Studio album by Otep
- Released: May 27, 2002
- Recorded: October 2001
- Studios: Record Plant (Hollywood); Studio Litho (Seattle);
- Genres: Nu metal; death metal; gothic metal;
- Length: 61:06
- Label: Capitol
- Producer: Terry Date

Otep chronology
| Jihad (2001) | Sevas Tra (2002) | House of Secrets (2004) |

Singles from Sevas Tra
- "Blood Pigs" Released: 2002;

= Sevas Tra =

Sevas Tra (reversed: "art saves") is the debut studio album by American heavy metal band Otep, released on May 27, 2002, through Capitol Records. The band, then consisting of vocalist Otep Shamaya, guitarist Rob Patterson, bassist Jason "eViL J" McGuire and drummer Mark "Moke" Bistany, wrote the album in one month and recorded it with producer Terry Date at Studio Litho in Seattle in October 2001. Sevas Tra is a nu metal, death metal, and gothic metal album whose lyrics address topics including sexual abuse, incest, organized religion, survival, anger and vulnerability whilst referencing mythology and various ancient cultures.

Sevas Tra received mixed reviews from critics, who praised its songwriting and Shamaya's vocal performances but were divided on its lyrics and presentation. The album debuted at number 145 on the US Billboard 200 chart and number 86 on the UK Albums Chart. To promote the album, Otep filmed a music video for "Blood Pigs" and joined the Ozzfest tours across Europe and the United States throughout 2002. Otep later reunited with Patterson and Bistany for the recording of their fourth album Smash the Control Machine (2009), and performed a concert celebrating the album's 20th anniversary in 2022.

== Background and recording ==

Otep was formed in Los Angeles in August 2000 by vocalist Otep Shamaya, who sought a new creative outlet beyond drawing and poetry and to bring her art to life through music. Shamaya became inspired to take up music after hanging around with various musicians in the late 1990s, despite her lack of formal training or experience; she wanted to pursue an aggressive direction whilst working with musicians who had a mixture of influences. After finding a manager and searching for some musicians, Otep settled on an initial lineup with bassist Jason "eViL J" McGuire, guitarists Traver Marsh and Dave "Spooky" Aguilera and drummer Mark "Moke" Bistany and performed their first show in November 2000. Record labels had begun courting Otep by the time of their fourth show in February 2001, and the band were offered a slot on the Ozzfest tour after Jack and Sharon Osbourne saw the band open for Cold at the Roxy Theatre in March. In April 2001, the band signed with Capitol Records on the strength of their live performance, after only eight shows and without a demo. Following the release of Otep's debut extended play (EP) Jihad (2001) (Note: Retitled Otep for its European release due to the September 11 attacks.) and performances on Ozzfest, Marsh and Aguilera were fired in July 2001 due to creative differences and were replaced by Rob Patterson, whom had briefly been part of Otep's initial line-up.

[Data]
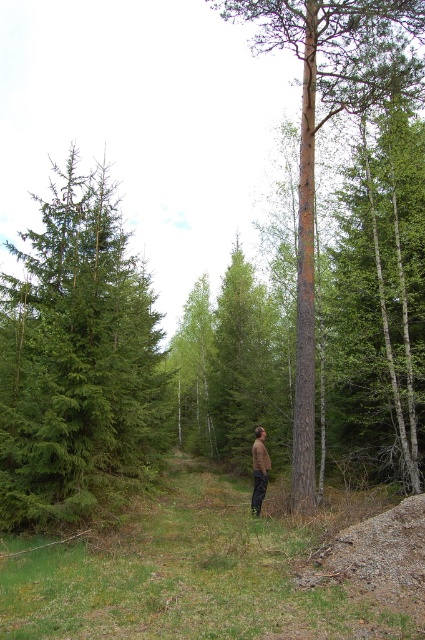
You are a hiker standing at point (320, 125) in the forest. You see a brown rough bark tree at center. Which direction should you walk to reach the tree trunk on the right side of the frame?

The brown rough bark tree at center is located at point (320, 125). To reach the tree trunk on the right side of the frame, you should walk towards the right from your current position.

[What to work on]
- 1) In the article on Sevas Tra, at what position did the album debut on the US Billboard 200 chart?
- 2) Rewrite the article on Sevas Tra starting with "Otep chronology" and going on through "various ancient cultures.", putting "first full-length album" in place of "debut studio album".
- 3) Carry on the article on Sevas Tra from the point where it stops.
The data plays no part in this exercise.

[The answers]
- 1) Number 145

- 2)
Otep chronology
| Jihad (2001) | Sevas Tra (2002) | House of Secrets (2004) |

Singles from Sevas Tra
- "Blood Pigs" Released: 2002;

= Sevas Tra =

Sevas Tra (reversed: "art saves") is the first full-length album by American heavy metal band Otep, released on May 27, 2002, through Capitol Records. The band, then consisting of vocalist Otep Shamaya, guitarist Rob Patterson, bassist Jason "eViL J" McGuire and drummer Mark "Moke" Bistany, wrote the album in one month and recorded it with producer Terry Date at Studio Litho in Seattle in October 2001. Sevas Tra is a nu metal, death metal, and gothic metal album whose lyrics address topics including sexual abuse, incest, organized religion, survival, anger and vulnerability whilst referencing mythology and various ancient cultures.

- 3)
Otep wrote and recorded Sevas Tra in the span of two months. Shamaya said she "wanted to get in there and write it, get it recorded and get home", and believed the short creative window made Otep more confident and closer as a band. The band wrote the album in September 2001, during which time they were working six days and twelve-hours per week. They went in with no fixed ideas, and conceived songs starting with either their music or lyrics; each member would come up with their own parts before coming together and working on arrangements. McGuire highlighted Otep's members backgrounds in jazz fusion, funk, and classical music as influences and felt the album's songwriting stemmed from them "[knowing] ourselves personally". Shamaya exclusively handled lyrics and vocals, and held the final say over "what works and what doesn't". When writing lyrics, she drew influences from authors including Charles Baudelaire and Jack Kerouac and books about Aincent Egyptian magic and other cultures; in an interview with Metal Edge, she expressed further interest in Greek and Roman mythology and Sumerian religion. Most of the songs from Jihad were reworked as Shamaya wanted them to be more aggressive and give Patterson "his own voice" on them; "The Lord is My Weapon" was renamed "Sacrilege".

Once writing was completed, Otep travelled to Seattle to begin recording Sevas Tra with producer Terry Date at Studio Litho in October 2001. Date first expressed interest in working with the band after seeing them perform at a private showcase for Capitol Records; Shamaya said they wanted to work with him as they "thought he would be the right person to find our distinctive sound". The first song Shamaya recorded vocals for was "Jonestown Tea", which she completed in one take following three attempts in a room lit by a single candle. Shamaya said she almost had an emotional breakdown recording the rest of the album following the song, but believed that the experience "might have helped in some aspects, that I know the things that were said and done on [the] record were real." Following additional recording and mixing sessions at the Record Plant in Hollywood in November 2001, Sevas Tra was completed in March 2002.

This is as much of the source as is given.